Since writing about wanting to get a new helmet, I've thought a lot about rodeos, and bull-riding in particular. Especially the wrecks. The crashes. The injuries. Part of this bubbled up because of my recent attendance to my first Professional Bull Riding (PBR) event. Yep, I was a PBR rookie.
I watched a few rodeos last summer. It had been years since I'd been to a rodeo. I really enjoyed them and hope to attend more this summer. I am particularly fond of the barrel racing and bull-riding events.
Barrel racing is just fast. The need for speed. My heart pounds as I hope for the horses to make sharp turns around the barrels, and I can't help but root out loud as those horses dig in and dog it for home.
The steer roping and bulldogging are action packed. Saddle and bareback bronc riding....well, that can leave me a little troubled. Goodness, that isn't surprising for this pony girl, who mostly worries about one of the horses falling and injuring itself. In general, I am not comfortable seeing a horse buck with a rider on it's back.....it just seems so unnatural. Hmm... could that be because in every other realm, a horse bucking with a rider on it's back is not acceptable behavior?
Bull riding is always the final event at a rodeo.
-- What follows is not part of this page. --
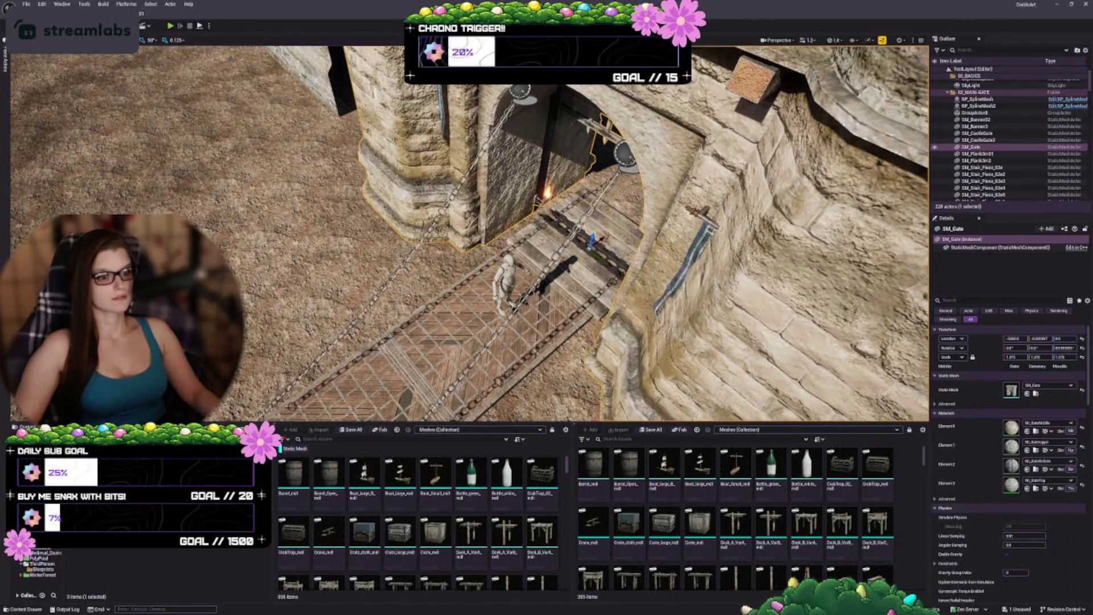
scroll(470, 234, "down", 5)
Probably because event organizers know it is the big draw of the night.
At the rodeos and the PBR event I attended, I have witnessed numerous wrecks, many which resulted in both minor and major injuries (broken bones.)
The Kevlar vests that bull-riders now wear were the result of the legendary bull-rider Lane Frost's unfortunate death during one of his rides. I heard somewhere that Tuff Hedeman, one of PBR's founders, helped develop the protective gear to prevent what happened to his fellow bull-rider.
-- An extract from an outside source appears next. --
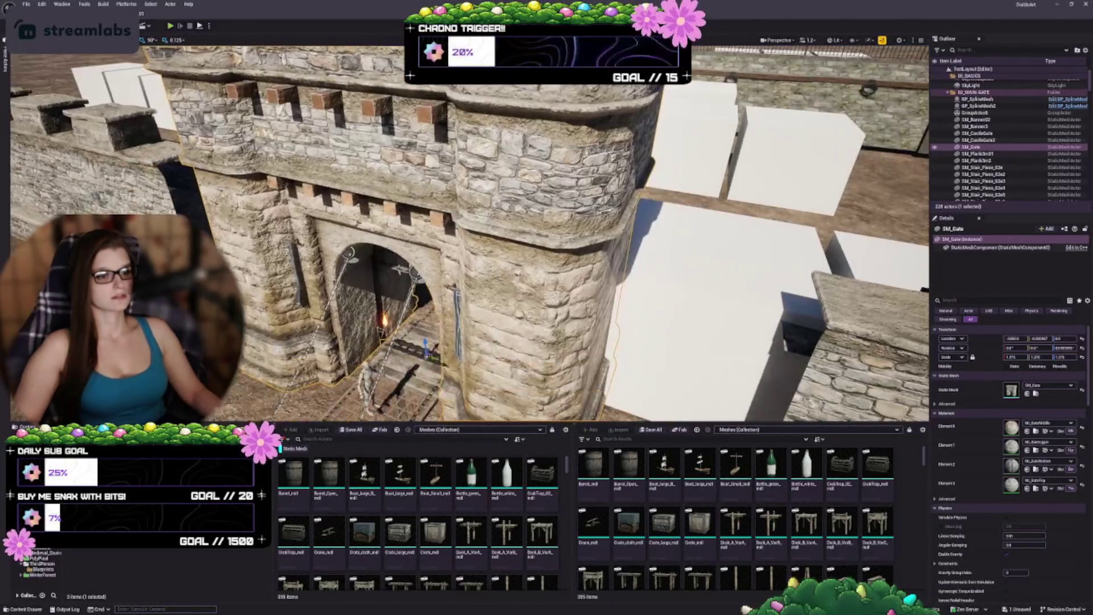
scroll(469, 233, "up", 5)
Lane Frost pictured with the bull Red Rock.
Along with the vests, I was pleasantly surprised to see many of the bull riders now wearing helmets and face masks. It makes sense, after reading the recent injury reports on the PBR website:
".....sustained a concussion and a neck injury when he landed on his head as he was thrown from his bull in the second round in Albuquerque. He did not compete on Sunday and is questionable for Nampa."
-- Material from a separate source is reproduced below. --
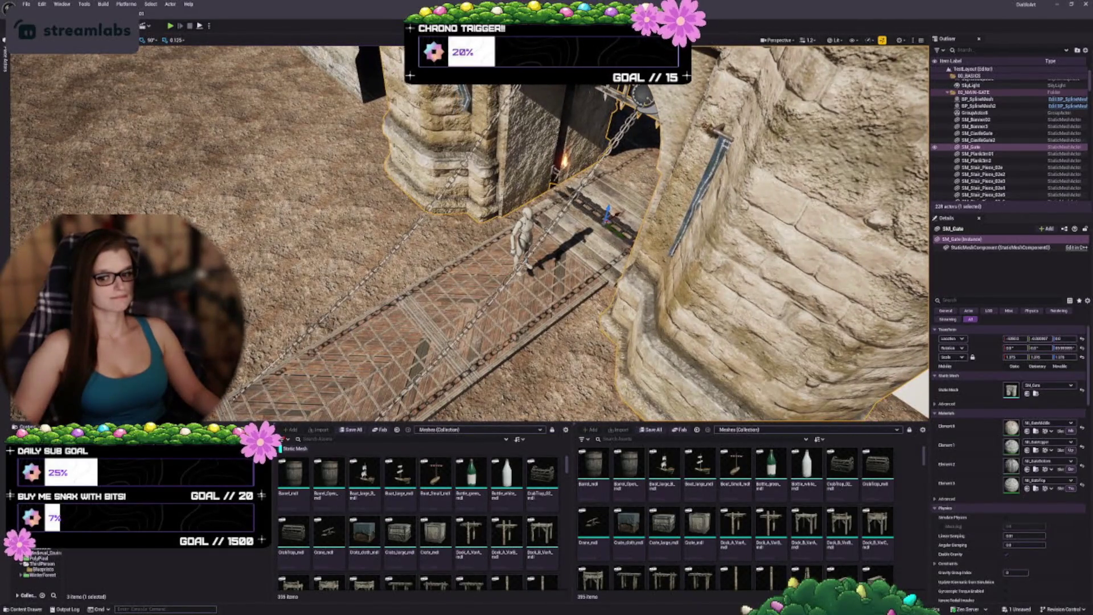
left_click_drag(470, 233, 469, 171)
"......sustained a concussion when he was hit in the head by a horn as he was thrown from his second round bull in Albuquerque and a bruised right thigh (quadriceps), a bruised left groin, and a bruised right flank when he was stepped on after he landed. He did not compete on Sunday and is not expected to compete in Nampa."
"......sustained a concussion when he was stepped on after being thrown from his bull in the second round in Albuquerque. He did not compete on Sunday but is probable for Nampa."
By the way, if you didn't notice, all of those injuries occurred at the same event. Best wishes to those boys for a speedy recovery!
These riders tally up so many concussions throughout their careers, it's downright scary. And few of them are a day over 30 years old. Their bodies are so broken down, and many of them will suffer permanent aches and pains for the rest of their lives.
Is it wrong of me to like the thrill of bull riding? Yes, it's exciting to watch a rider, especially a fan favorite, ride for 8 seconds, bounce off the bull, land on his feet, and raise his arms triumphantly at the crowd. However, when one gets tossed hard, maybe stepped on, or caught up in his hand strap and dragged around under the bull, you feel your heart stop beating until you know he's okay. Then you breathe and think whew. The little adrenaline rush I get from watching this drama is strangely addictive. And that is where the guilt comes in. I don't like watching man or beast get hurt. Yet, we watch it. Is that what makes the sport attractive?
It's a sport for the riders, and entertainment for the viewers. Those bull-riders feel compelled and driven to master those bulls, as many horseback riders do their equines, whether it be dressage or reining. They risk their lives every time they climb onto the massive back of a bull. Yet there is probably nothing else they'd rather do.
A friend just loaned me this book. Have you heard of it? It is written by a reporter who chronicled "a year in the life" of the riders on the 2004 PBR tour. I just started it, but so far it's an insightful read.
What about you? Are you a bull-riding fan? A rodeo fan? P.R.C.A or P.B.R fan, or both?